Virginia is committing $58 million in federal emergency aid to expand contact tracing of people who test positive for COVID-19 to contain the spread of the coronavirus.
Secretary of Finance Aubrey Layne said he expected to approve the expenditure Tuesday, using money provided through federal stimulus packages to help states recover from the public health and economic crises.
As the state prepares a phased reopening of the economy and lifting of restrictions on public activities, “we need to have more robust testing and contact tracing,” Layne told the Senate Finance & Appropriations Committee in an electronic meeting.
Virginia State Health Commissioner Norman Oliver said contact tracing, also known as “exposure identification and notification” will become more critical in containing the spread of COVID-19.

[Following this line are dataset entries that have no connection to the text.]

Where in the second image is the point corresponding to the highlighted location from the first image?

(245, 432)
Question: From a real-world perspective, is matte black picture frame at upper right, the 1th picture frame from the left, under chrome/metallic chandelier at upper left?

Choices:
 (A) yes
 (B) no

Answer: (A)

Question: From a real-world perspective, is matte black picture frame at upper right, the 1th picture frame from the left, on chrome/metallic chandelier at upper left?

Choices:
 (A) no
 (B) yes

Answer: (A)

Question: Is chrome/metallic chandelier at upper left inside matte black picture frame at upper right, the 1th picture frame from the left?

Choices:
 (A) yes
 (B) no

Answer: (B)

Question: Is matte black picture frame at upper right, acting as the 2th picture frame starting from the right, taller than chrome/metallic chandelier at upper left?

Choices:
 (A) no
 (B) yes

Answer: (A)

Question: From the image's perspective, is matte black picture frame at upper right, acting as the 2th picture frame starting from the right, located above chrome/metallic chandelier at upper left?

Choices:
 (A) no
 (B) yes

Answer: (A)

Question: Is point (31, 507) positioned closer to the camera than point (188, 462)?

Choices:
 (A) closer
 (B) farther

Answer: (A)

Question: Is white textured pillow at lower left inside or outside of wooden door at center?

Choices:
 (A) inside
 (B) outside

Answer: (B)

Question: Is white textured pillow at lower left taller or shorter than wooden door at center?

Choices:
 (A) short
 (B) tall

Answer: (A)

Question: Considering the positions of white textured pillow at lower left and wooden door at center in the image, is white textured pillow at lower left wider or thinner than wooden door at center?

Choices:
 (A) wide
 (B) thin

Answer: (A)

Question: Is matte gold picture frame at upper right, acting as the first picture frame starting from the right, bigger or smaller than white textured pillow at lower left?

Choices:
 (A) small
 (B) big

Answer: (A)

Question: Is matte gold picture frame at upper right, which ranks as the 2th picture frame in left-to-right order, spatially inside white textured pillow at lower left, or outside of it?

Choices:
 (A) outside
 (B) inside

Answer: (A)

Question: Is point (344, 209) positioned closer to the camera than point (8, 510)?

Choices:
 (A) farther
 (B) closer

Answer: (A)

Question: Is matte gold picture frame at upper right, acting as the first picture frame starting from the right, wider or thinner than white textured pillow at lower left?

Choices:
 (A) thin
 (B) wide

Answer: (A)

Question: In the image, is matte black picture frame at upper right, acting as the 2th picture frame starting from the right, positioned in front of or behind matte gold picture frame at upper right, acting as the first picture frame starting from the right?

“As we interact more, there will be more opportunity for [positive cases] to infect others,” Oliver told the committee.
The new federal funding will allow the Virginia Department of Health to expand its system for tracing the personal contacts of people who test positive for COVID-19, which the finance secretary estimated to cost $7 million to $8 million a month.
Oliver said the new spending — which will lapse at the end of the year — will allow the department to greatly expand its current staff of 300 full-time employees who work in contact tracing to prevent the spread of sexually transmittable diseases, tuberculosis and other communicable diseases.
“This is what local health departments do every day,” Oliver told the committee.
The department expects to hire 200 communicable disease investigators and 1,000 contact tracers in response to the COVID-19 crisis.
Oliver said the department already is reviewing about 6,000 applications and expects to begin hiring several hundred people a week. “I think we’re moving apace,” he said.
With the new initiative, Virginia will have committed more than $900 million in federal aid, including almost $650 million that the state plans to distribute to cities and counties on June 1 under the CARES Act that Congress adopted and President Donald Trump signed in late March.
The state also has received $121 million to pay for testing and personal protective equipment, such as gowns and face masks, for health care and long-term care providers and emergency crews.
The state plans to use the money to replace $58 million in state funding already committed to services provided by the Virginia Department of Emergency Management, the health department and the Department of Housing and Community Development.
Virginia also has received about $55 million in federal aid separately from its Coronavirus Relief Fund for the health department and other state agencies, including elections, agriculture and consumer services, and higher education.